WHAT THE EXERCISE ASKS: The records that follow should be copied out exactly, pictures excluded.

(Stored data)
------------------------------------------------------------------------
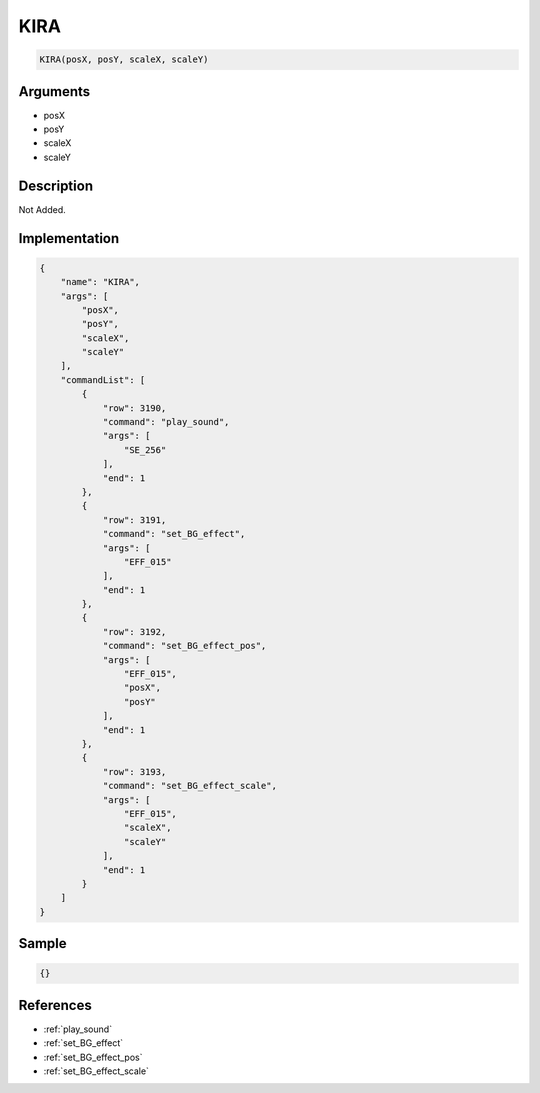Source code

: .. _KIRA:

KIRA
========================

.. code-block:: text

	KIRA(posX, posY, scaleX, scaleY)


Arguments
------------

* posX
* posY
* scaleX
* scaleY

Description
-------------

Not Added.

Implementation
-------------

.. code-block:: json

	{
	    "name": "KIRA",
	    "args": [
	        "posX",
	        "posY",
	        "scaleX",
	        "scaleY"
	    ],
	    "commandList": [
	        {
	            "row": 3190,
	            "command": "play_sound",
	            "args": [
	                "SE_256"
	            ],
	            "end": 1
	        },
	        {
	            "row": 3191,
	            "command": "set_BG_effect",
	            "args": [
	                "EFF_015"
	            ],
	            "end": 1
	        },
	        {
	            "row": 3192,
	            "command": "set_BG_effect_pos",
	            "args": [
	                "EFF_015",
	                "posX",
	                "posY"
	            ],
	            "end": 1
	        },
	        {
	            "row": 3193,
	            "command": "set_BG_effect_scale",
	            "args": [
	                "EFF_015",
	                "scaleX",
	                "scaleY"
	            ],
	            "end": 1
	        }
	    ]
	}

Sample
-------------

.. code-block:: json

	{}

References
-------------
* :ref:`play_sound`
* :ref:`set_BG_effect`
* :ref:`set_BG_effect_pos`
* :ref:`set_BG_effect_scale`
------------------------------------------------------------------------
WRITTEN RESPONSE:
Source code

: .. _KIRA:

KIRA
========================

.. code-block:: text

	KIRA(posX, posY, scaleX, scaleY)


Arguments
------------

* posX
* posY
* scaleX
* scaleY

Description
-------------

Not Added.

Implementation
-------------

.. code-block:: json

	{
	    "name": "KIRA",
	    "args": [
	        "posX",
	        "posY",
	        "scaleX",
	        "scaleY"
	    ],
	    "commandList": [
	        {
	            "row": 3190,
	            "command": "play_sound",
	            "args": [
	                "SE_256"
	            ],
	            "end": 1
	        },
	        {
	            "row": 3191,
	            "command": "set_BG_effect",
	            "args": [
	                "EFF_015"
	            ],
	            "end": 1
	        },
	        {
	            "row": 3192,
	            "command": "set_BG_effect_pos",
	            "args": [
	                "EFF_015",
	                "posX",
	                "posY"
	            ],
	            "end": 1
	        },
	        {
	            "row": 3193,
	            "command": "set_BG_effect_scale",
	            "args": [
	                "EFF_015",
	                "scaleX",
	                "scaleY"
	            ],
	            "end": 1
	        }
	    ]
	}

Sample
-------------

.. code-block:: json

	{}

References
-------------
* :ref:`play_sound`
* :ref:`set_BG_effect`
* :ref:`set_BG_effect_pos`
* :ref:`set_BG_effect_scale`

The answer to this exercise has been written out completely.